Howard D. White (born June 15, 1936 in Salt Lake City, Utah) is a scientist in library and information science with a focus on informetrics and scientometrics.

He has published on bibliometrics and co-citation analysis, evaluation of reference services, expert systems for reference work, innovative online searching, social science data archives, library publicity, American attitudes toward library censorship, and literature retrieval for meta-analysis and interdisciplinary studies.

After taking his Ph.D in librarianship at the University of California, Berkeley, in 1974, White joined the Drexel University College of Information Science and Technology, where he is now professor emeritus.
==Selected publications==
- White Howard D and Alesia A Zuccala. (2018). “Libcitations Worldcat Cultural Impact and Fame.” Journal of the Association for Information Science and Technology 1502–12.
- White Howard D. (2017). “Relevance Theory and Distributions of Judgments in Document Retrieval.” Information Processing and Management 1080–1102.
- White Howard D. (2015). “Co-Cited Author Retrieval and Relevance Theory: Examples from the Humanities.” Scientometrics : An International Journal for All Quantitative Aspects of the Science of Science Communication in Science and Science Policy 2275–99.
- White Howard D. (2007). “Combining Bibliometrics Information Retrieval and Relevance Theory Part 1: First Examples of a Synthesis.” Journal of the American Society for Information Science and Technology: 536–59.
- White Howard D. 2007. “Combining Bibliometrics Information Retrieval and Relevance Theory Part 2: Some Implications for Information Science.” Journal of the American Society for Information Science and Technology 583–605.
- White Howard D. (2005). “Information Science Fiction.” Bulletin of the American Society for Information Science and Technology: 14–15.
- White Howard D. (1977). Machine-Readable Social Science Data. Philadelphia: Drexel University Graduate School of Library Science.

==Awards==
In 1993, he won the Research Award of the American Society for Information Science and Technology (ASIST) for distinguished contributions in his field. In 1998, he and Katherine McCain won the best JASIS paper award for "Visualizing a Discipline: An Author Co-Citation Analysis of Information Science, 1972-1995".
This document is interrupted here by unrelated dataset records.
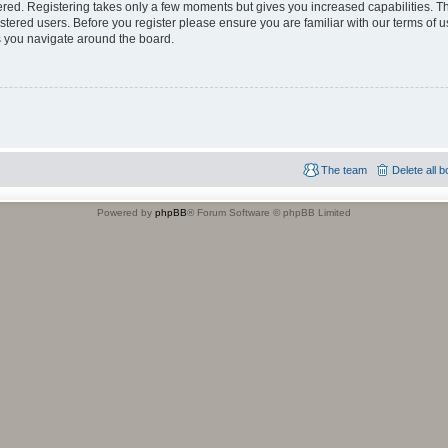
tered. Registering takes only a few moments but gives you increased capabilities. 
istered users. Before you register please ensure you are familiar with our terms of u
 you navigate around the board.
The team
Delete all 
Powered by
phpBB
® Forum Software © phpBB Limited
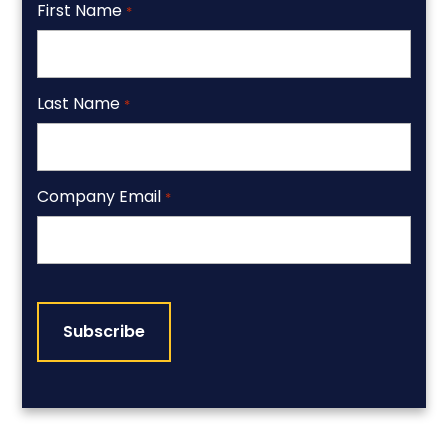
First Name
*
Last Name
*
Company Email
*
CAPTCHA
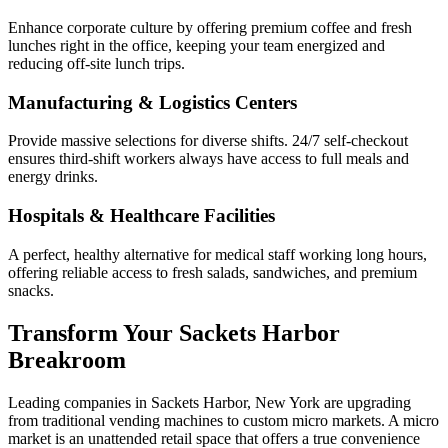
Enhance corporate culture by offering premium coffee and fresh
lunches right in the office, keeping your team energized and
reducing off-site lunch trips.
Manufacturing & Logistics Centers
Provide massive selections for diverse shifts. 24/7 self-checkout
ensures third-shift workers always have access to full meals and
energy drinks.
Hospitals & Healthcare Facilities
A perfect, healthy alternative for medical staff working long hours,
offering reliable access to fresh salads, sandwiches, and premium
snacks.
Transform Your
Sackets Harbor
Breakroom
Leading companies in
Sackets Harbor
,
New York
are upgrading
from traditional vending machines to custom micro markets. A micro
market is an unattended retail space that offers a true convenience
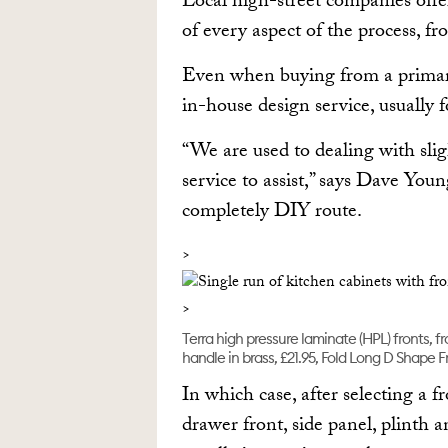
Local high-street companies offe
of every aspect of the process, f
Even when buying from a primari
in-house design service, usually f
“We are used to dealing with sli
service to assist,” says Dave Yo
completely DIY route.
Terra high pressure laminate (HPL) fronts, 
handle in brass, £21.95, Fold Long D Shape F
In which case, after selecting a f
drawer front, side panel, plinth a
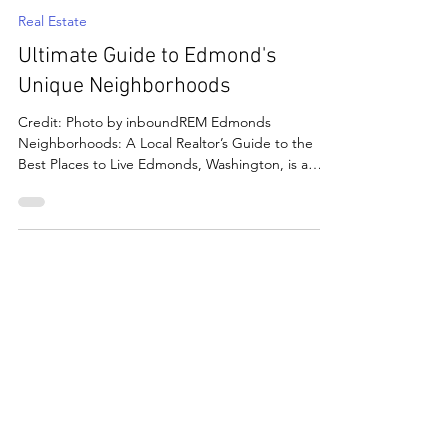
Jul 28, 2025
6 min read
Real Estate
Ultimate Guide to Edmond's
Unique Neighborhoods
Credit: Photo by inboundREM Edmonds
Neighborhoods: A Local Realtor’s Guide to the
Best Places to Live Edmonds, Washington, is a
picturesque coastal town that offers much more
than stunning views; it's a collection of distinct and
vibrant neighborhoods. Nestled along the shores
of Puget Sound, Edmonds, WA is known for its
small-town charm, scenic waterfront, artistic
culture, and inviting community spirit. Whether
you're drawn by walkable streets, peaceful
greenbelts, or panor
He was a Drexel Distinguished Professor for 1998-2002, using the grant awarded to develop the AuthorMap system. In 2004, he won ASIST’s highest honor for career achievement, the Award of Merit . In 2005, the International Society for Scientometrics and Informetrics honored him with the biennial Derek de Solla Price Memorial Medal for contributions to the quantitative study of science.